Edetto on influences, Bristol’s scene and his ‘Like This’ single
Born and raised in Bristol 28 year old DJ and producer Edetto has been immersed in his home town’s thriving electronic music scene, taking in the cities unique spin on contemporary electronic music. Here he launches his own imprint, a DIY self release operation showcasing his industrial, drum-driven sound.
1. Can you start by telling us how you first got into producing electronic music? Where do your early influences lie?
Growing up in Bristol I was heavily influenced by the drum n bass scene. I spent most of my late teens queueing up to watch the likes of Dillinja, DJ Hype, Hazard & Clipz. Then would spend the following weeks trying to find the records they’d played to recreate their sets in my bedroom.
I’ve been producing and playing in and around Bristol for a number of years and have explored a few different styles. As I started purchasing more and more outboard kit, drum machines and analogue synths, I immediately gravitated towards Techno and have completely fallen in love with it. Even though the genres differ, I like to think I bring the grit and distortion of my drum n bass youth into my current productions.
2. Your single release ‘Like This’ really maintains a lot of high energy. Could you take us through the creative process of making the record?
It was inspired by a track from Slam titled ‘clap yours hands’. After hearing that track I wanted to make a 909 driven track with a load of attitude. The kick and Tom pattern were the base for ‘Like This’, once I had that done i went on the time consuming hunt for a vocal. Getting the main groove down is the most important part, and probably the most fun! Once I have something I like; layering, structure and processing can come together fairly quickly. I try to separate each session to focus on one task i.e sound design, structure, automation etc.

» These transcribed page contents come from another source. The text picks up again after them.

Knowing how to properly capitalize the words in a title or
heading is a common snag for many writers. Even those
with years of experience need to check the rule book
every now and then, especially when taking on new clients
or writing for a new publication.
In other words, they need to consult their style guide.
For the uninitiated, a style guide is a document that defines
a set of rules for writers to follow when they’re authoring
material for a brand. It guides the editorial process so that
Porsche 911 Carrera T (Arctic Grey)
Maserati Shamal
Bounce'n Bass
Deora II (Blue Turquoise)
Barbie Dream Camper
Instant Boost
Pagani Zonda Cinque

3. Could you tell us about your studio, what are your favourite digital and hardware plugins?
Something I’ve always used for drums is Maschine from Native Instruments, the workflow is great and it’s perfect for getting a groove and idea going very quickly.

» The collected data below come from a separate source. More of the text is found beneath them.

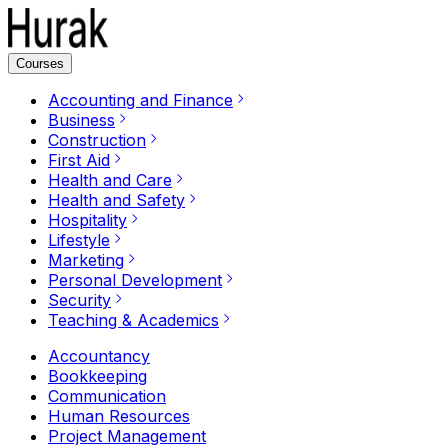
Courses
Accounting and Finance
Business
Construction
First Aid
Health and Care
Health and Safety
Hospitality
Lifestyle
Marketing
Personal Development
Security
Teaching & Academics
Accountancy
Bookkeeping
Communication
Human Resources
Project Management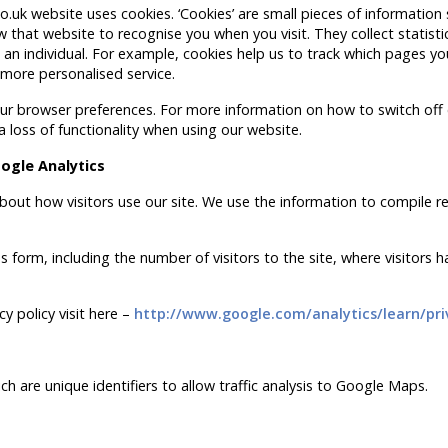
.uk website uses cookies. ‘Cookies’ are small pieces of information
 that website to recognise you when you visit. They collect statist
an individual. For example, cookies help us to track which pages you
 more personalised service.
 your browser preferences. For more information on how to switch off
a loss of functionality when using our website.
ogle Analytics
bout how visitors use our site. We use the information to compile r
 form, including the number of visitors to the site, where visitors 
y policy visit here –
http://www.google.com/analytics/learn/pri
h are unique identifiers to allow traffic analysis to Google Maps.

Hardware wise, my two favourites are my Korg Monologue and Behringer Model D. Both are super versatile and can be used for anything from long droning basses to crispy percussive patterns.
4. Who have been your biggest influences while creating techno?

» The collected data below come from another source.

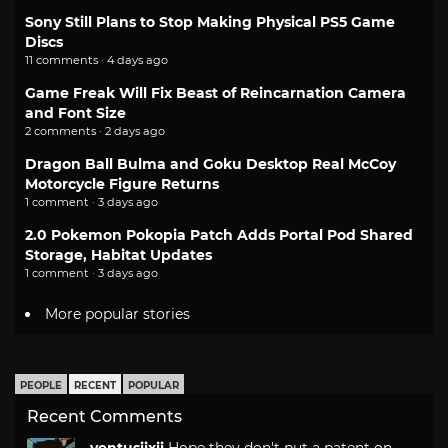
Sony Still Plans to Stop Making Physical PS5 Game
Discs
11 comments · 4 days ago
Game Freak Will Fix Beast of Reincarnation Camera
and Font Size
2 comments · 2 days ago
Dragon Ball Bulma and Goku Desktop Real McCoy
Motorcycle Figure Returns
1 comment · 3 days ago
2.0 Pokemon Pokopia Patch Adds Portal Pod Shared
Storage, Habitat Updates
1 comment · 3 days ago
More popular stories
PEOPLE
RECENT
POPULAR
Recent Comments
ventusiixii
Hope they don't put a patent on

If we are talking stylistic influences within Techno; I am very much into drum heavy, industrial stuff. I like tracks that drive forward with noises that are dark & off kilter. To name a handful, Perc, Randomer, Slam, Dense & Pika, Melodys Enemy. For me, they embody that sound and have massively influenced what I create.
5. Who do you suggest we look out for emerging in the Bristol scene?
Sly One. I share a studio with them so have been lucky enough to hear a lot of their new material. The trio have a tonne of ammunition and are set to have an incredible year in 2019.
6. What’s in store for you during the remainder of 2018 and early 2019?
I don’t think anyone can be completely transparent with this kind of question, but lot’s of music!
Throwing a launch party for ‘Like This’ in December with a line up of super talented fellow Bristolians. 2019 will continue in the spirit of DIY singles; I’ve got a fair few to share before the summer and of course writing won’t stop, it’s too much fun!